[RECORDS — start]

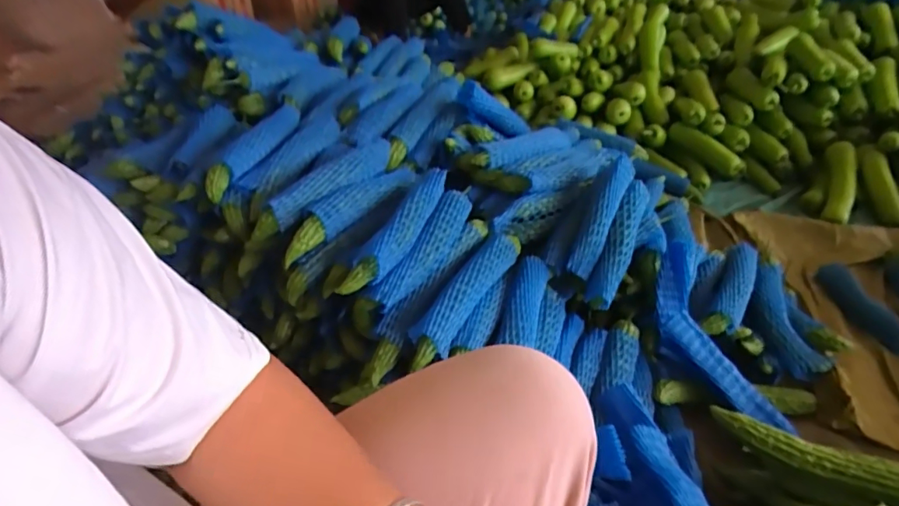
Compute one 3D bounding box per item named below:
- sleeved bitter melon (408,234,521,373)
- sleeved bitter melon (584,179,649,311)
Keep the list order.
[{"bbox_3d":[0.032,0.049,0.720,0.057,0.056,0.276,16,40,24],"label":"sleeved bitter melon"},{"bbox_3d":[0.287,-0.022,0.818,0.048,0.062,0.235,19,74,27],"label":"sleeved bitter melon"}]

[RECORDS — finish]

• [ASSIGNMENT]
In the answer, the entries should be restated verbatim, with all pictures omitted.

• [RESPONSE FOR THIS EXERCISE]
Compute one 3D bounding box per item named below:
- sleeved bitter melon (408,234,521,373)
- sleeved bitter melon (584,179,649,311)
Keep the list order.
[{"bbox_3d":[0.032,0.049,0.720,0.057,0.056,0.276,16,40,24],"label":"sleeved bitter melon"},{"bbox_3d":[0.287,-0.022,0.818,0.048,0.062,0.235,19,74,27],"label":"sleeved bitter melon"}]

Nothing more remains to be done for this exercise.